EuGH-Urteil: Onlineplattformen dürfen Verkauf von Medikamenten vermitteln

Luxemburg – Ein Anbieter einer Internetplattform darf den Verkauf und Erwerb von Arzneimitteln von eigenständigen Apotheken und Apothekenkunden vermitteln, ohne dass der Anbieter selbst die Eigenschaft eines Apothekers haben muss. Das hat der Gerichtshof der Europäischen Union (EuGH) heute entschieden (Rechtssache C-606/21).

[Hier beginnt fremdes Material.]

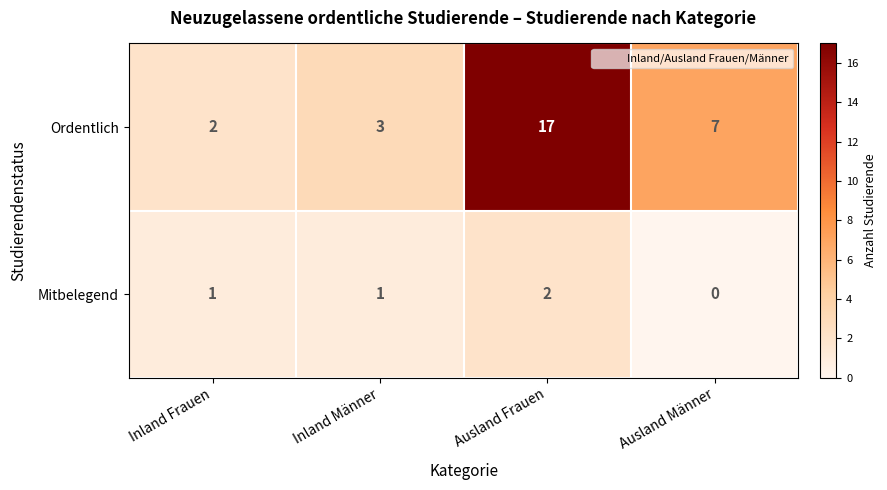

Between Ausland Frauen and Ausland Männer, which series saw the biggest shift?

Ordentlich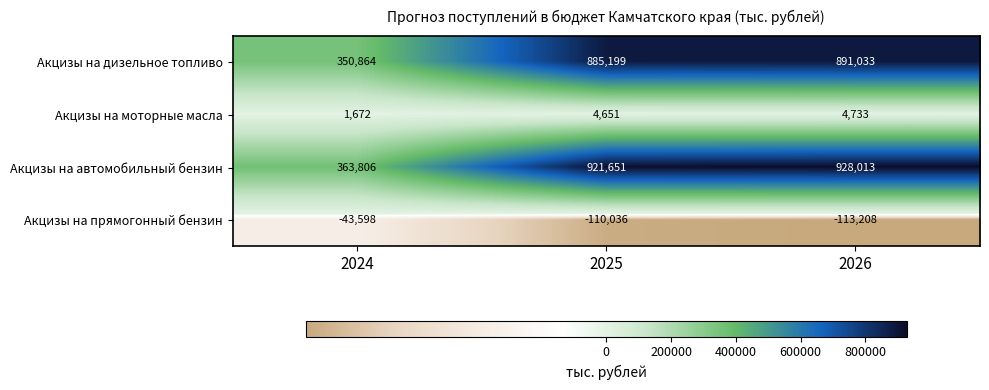

Reading left to right, transcribe all the data shown in this chart.

Акцизы на дизельное топливо: 2024=350864	2025=885199	2026=891033
Акцизы на моторные масла: 2024=1672	2025=4651	2026=4733
Акцизы на автомобильный бензин: 2024=363806	2025=921651	2026=928013
Акцизы на прямогонный бензин: 2024=-43598	2025=-110036	2026=-113208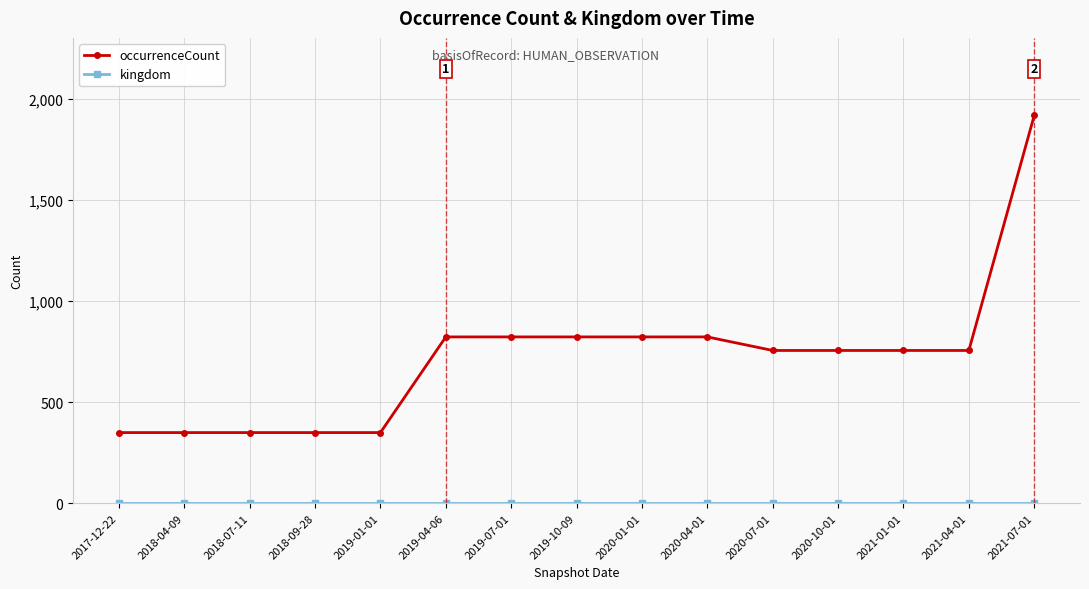

Which series has the widest spread of values?

occurrenceCount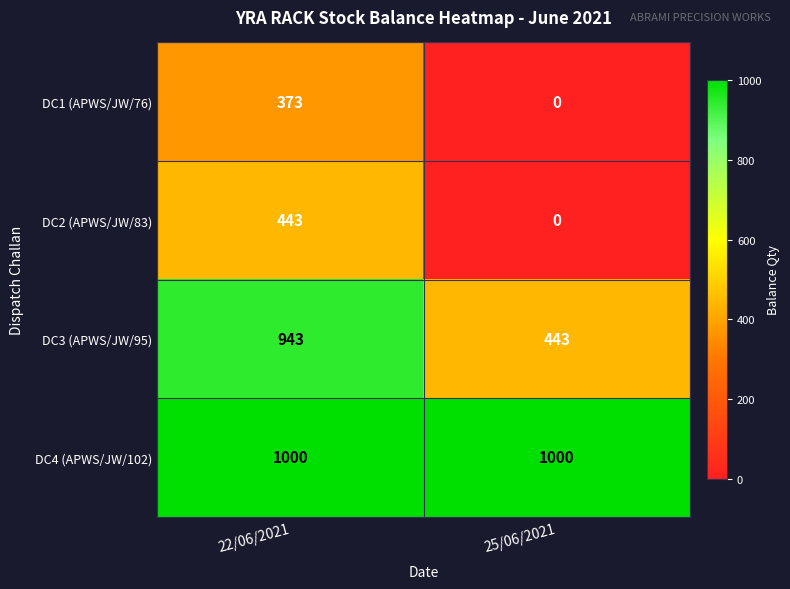

What is the total value across all series at 25/06/2021?

1443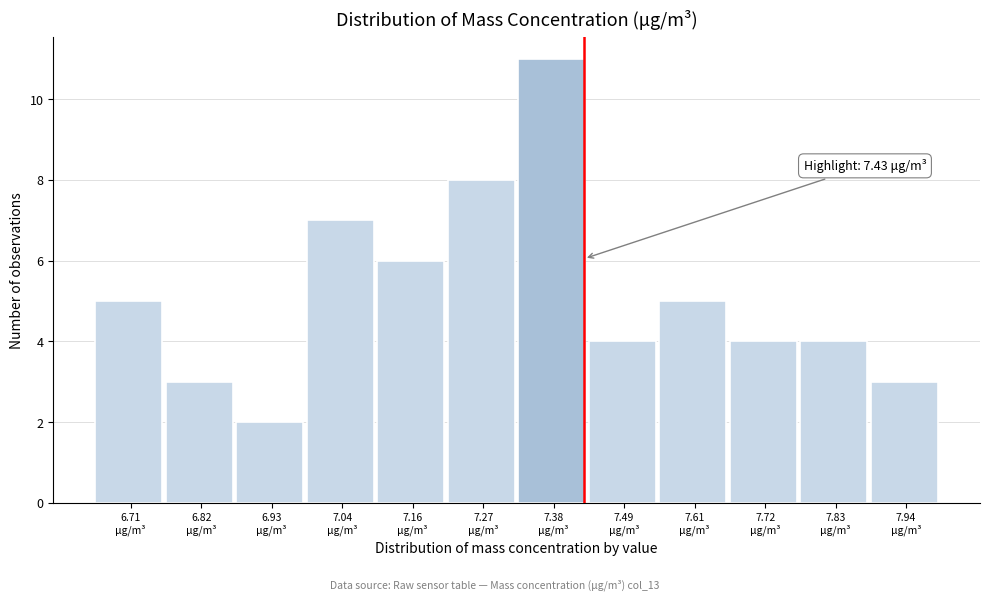

Which range on the x-axis has the tallest bar?

7.32 to 7.44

Wenn der Anbieter keine eigene Apothekereigenschaft besitzt, darf er aber selbst keine verschreibungspflichtigen Arzneimittel in einem Mitgliedstaat der Europäischen Union (EU), in dem er niedergelassen ist, verkaufen.
Hintergrund des Urteils war ein Rechtsstreit zwischen dem französischen Apothekerverband Union des Groupements de pharmaciens d’officine (UDGPO) und der Gesellschaft Doctipharma. Doctipharma hatte bis 2016 in Frankreich eine Webseite betrieben, über die es möglich gewesen ist, rezeptfrei erhältliche Arzneimittel über Webseiten von Apotheken zu kaufen.
Konkret stellte Doctipharma Arzneimittel mittels eines vorgespeicherten Katalogs zur Verfügung, der Kunde wählte die Medikamente aus und seine Bestellung wurde anschließend an die Apotheken weitergeleitet, deren Websites Doctipharma hostete, erläuterte eine Mitteilung des Gerichtshofs das Geschäftsprinzip. Die Zahlung erfolgte über ein für alle Apotheken anwendbares einheitliches Zahlungssystem von einem dafür vorgesehenen Konto.
Der Verband UDGPO stellte die Rechtmäßigkeit dieses Prinzips infrage und warf Doctipharma vor, dass dieser am elektronischen Arzneimittelhandel teilnehmen würde und damit gegen französisches Recht verstoße, dass den Verkauf von Arzneimitteln durch Personen, die nicht die Eigenschaft eines Apothekers hätten, verböten. In Frankreich dürfen verschreibungspflichtige Medikamente nicht im Onlineversandhandel verkauft werden.
Das Verfahren läuft am französischen Berufungsgericht in Paris (Cour d’appel de Paris). Dieses hatte aber den EuGH nach seiner Auslegung zu diesem Fall gefragt. Damit soll insbesondere die Auslegung des EU-Rechts geprüft werden. Der EU-Gerichtshof selbst kann allerdings nicht über nationale Rechtsstreite entscheiden. Die nationalen Gerichte müssten „im Einklang mit der Entscheidung des Gerichtshofs“ entscheiden.
Der Gerichtshof erläuterte weiter, dass allein die EU-Mitgliedstaaten dafür zuständig seien, Personen zu bestimmen, die zum Verkauf nicht verschreibungspflichtiger Arzneimittel im Onlinehandel befugt seien. Allerdings müssten die Staaten demnach auch sicherstellen, dass die Bevölkerung die Möglichkeit erhalte, nicht verschreibungspflichtige Arzneimittel über eine Onlineplattform kaufen zu können.
Die Bundesvereinigung Deutscher Apothekerverbände (ABDA) sieht in dem Urteil sowohl Licht als auch Schatten. „Wir freuen uns, dass der EuGH die Apothekenpflicht gestärkt hat, sodass auch weiterhin klar ist, dass in Europa grundsätzlich nur Apotheken rezeptfreie Medikamente abgeben dürfen“, erklärt ABDA-Vizepräsident Mathias Arnold.
Andererseits lasse das Urteil befürchten, dass Wettbewerbsverzerrungen eintreten können, wenn zum Beispiel Onlineplattformen einzelne Apotheken aus reinem Gewinninteresse bevorzugten und die Auswahlmöglichkeiten für Patienten dadurch beschränkten. „Aus unserer Sicht ist das Recht der einzelnen Mitgliedstaaten zur Regulierung des Versandhandels mit rezeptpflichtigen und -freien Medikamenten ein hohes Gut“, bewertet Arnold weiter.
„In Deutschland ist der Versandhandel mit Medikamenten im Gegensatz zu Frankreich und etlichen anderen EU-Mitgliedsstaaten bereits seit 20 Jahren auf gesetzlicher Grundlage erlaubt.“ Hierzulande dürften Versandapotheken ihre Medikamente auch über Onlineplattformen anbieten, wenn die vom deutschen Gesetzgeber vorgegebenen Rahmenbedingungen wie Datenschutz und Erkennbarkeit eingehalten werden, so Arnold.